## SUPPLIED TEXT
______

This is an automated email from the ASF dual-hosted git repository.

ephraimanierobi pushed a commit to branch v3-1-test
in repository https://gitbox.apache.org/repos/asf/airflow.git

commit 83e4b5ffcdd85f8bdfc4ffd18d4f95a086aa4dd1
Author: Jed Cunningham <[email protected]>
AuthorDate: Fri Jan 2 00:51:45 2026 -0700

    Optimized DAG processing queue order on bundle refresh (#60003)
    
    When file_parsing_sort_mode is set to modified_time, the DAG file queue
    is now resorted by modification time whenever a bundle refresh happens.
    This ensures that existing files in the queue are prioritized correctly
    based on their recency, rather than retaining their old order. New files
    discovered during the refresh are still added to the head of the queue
    for immediate processing.
    
    (cherry picked from commit bbf234edb613610e4215fa190b8a70a8f23cd1ae)

______

## TASKS
- 1) Reproduce part of the commit message word for word, starting at "When file_parsing_sort_mode is" and stopping after "for immediate processing.".
- 2) According to the commit message, where in the queue are new files found during a bundle refresh placed?

______

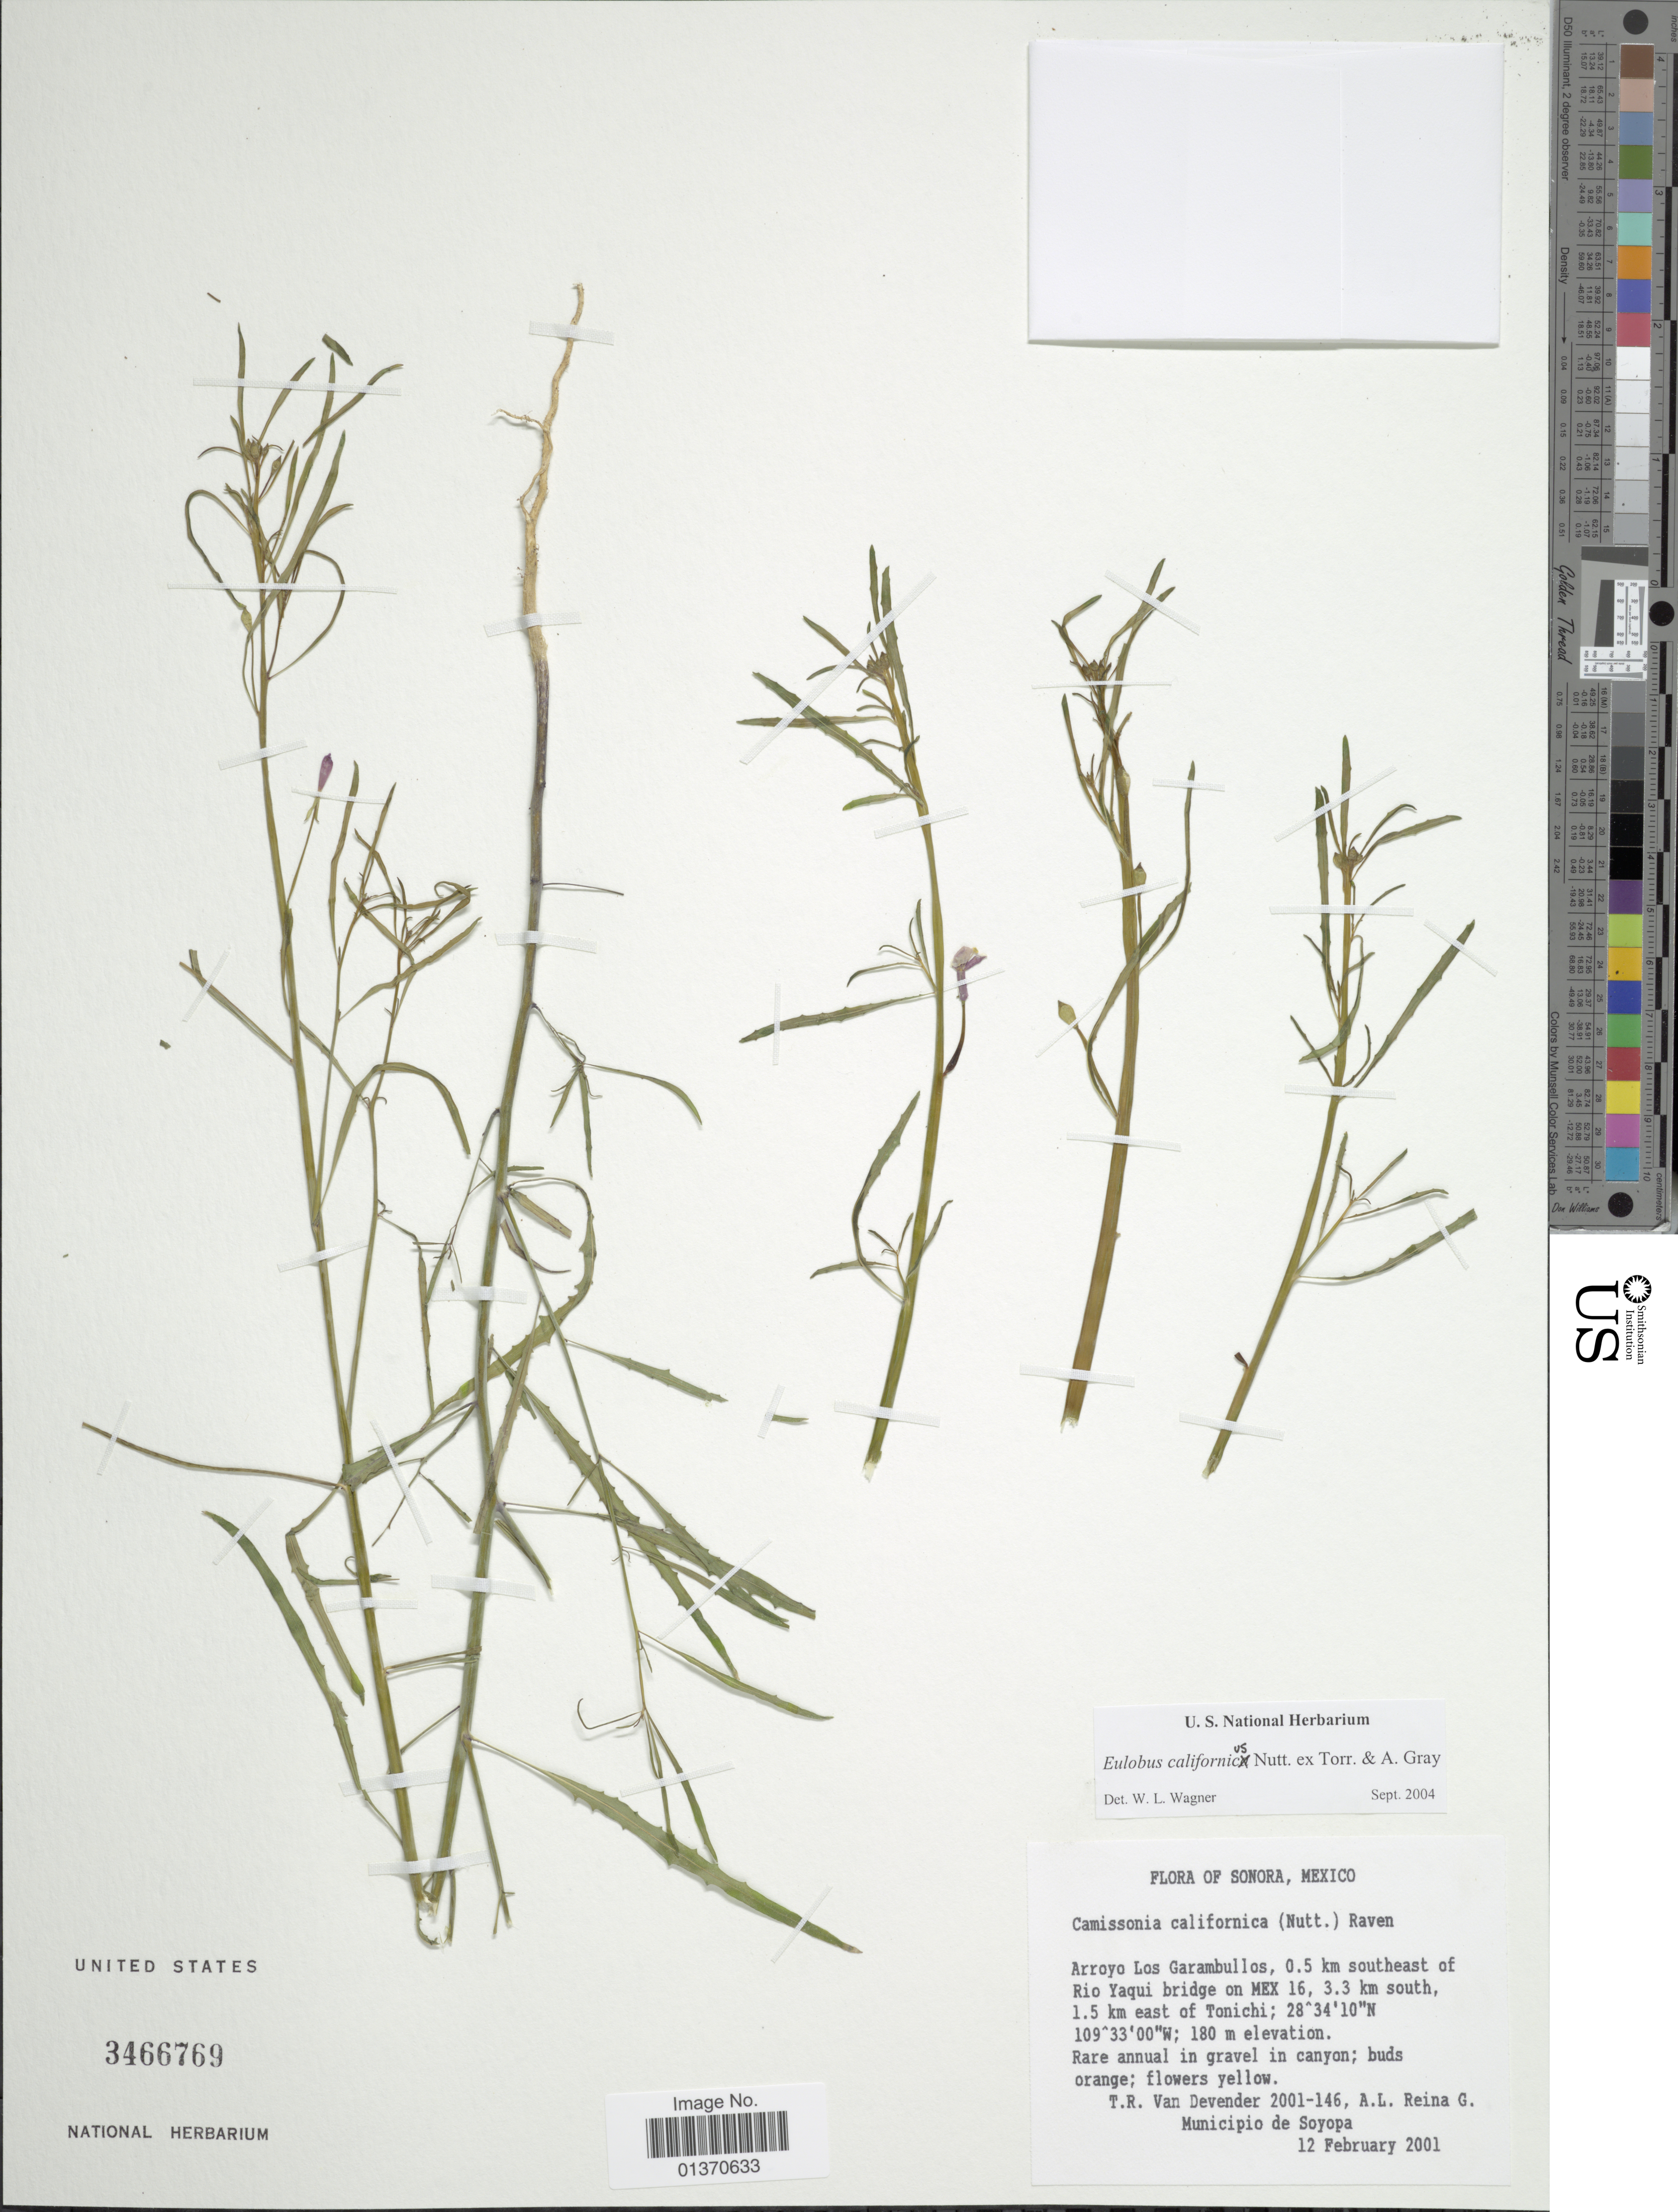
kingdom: Plantae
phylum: Tracheophyta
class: Magnoliopsida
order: Myrtales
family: Onagraceae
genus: Eulobus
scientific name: Eulobus californicus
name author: Nutt. ex Torr. & A. Gray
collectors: T. R. Van Devender & A. L. Reina G.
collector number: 2001-146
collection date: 2001-02-12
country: Mexico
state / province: Sonora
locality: Arroyo Los Garambullos, 0.5 km southeast of Rio Yaqui bridge on MEX 16, 3.3 km south, 1.5 km east of Tonichi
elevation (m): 180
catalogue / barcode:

______

## RESULTS FOR EACH TASK
- 1)
When file_parsing_sort_mode is set to modified_time, the DAG file queue
    is now resorted by modification time whenever a bundle refresh happens.
    This ensures that existing files in the queue are prioritized correctly
    based on their recency, rather than retaining their old order. New files
    discovered during the refresh are still added to the head of the queue
    for immediate processing.

- 2) At the head of the queue, for immediate processing.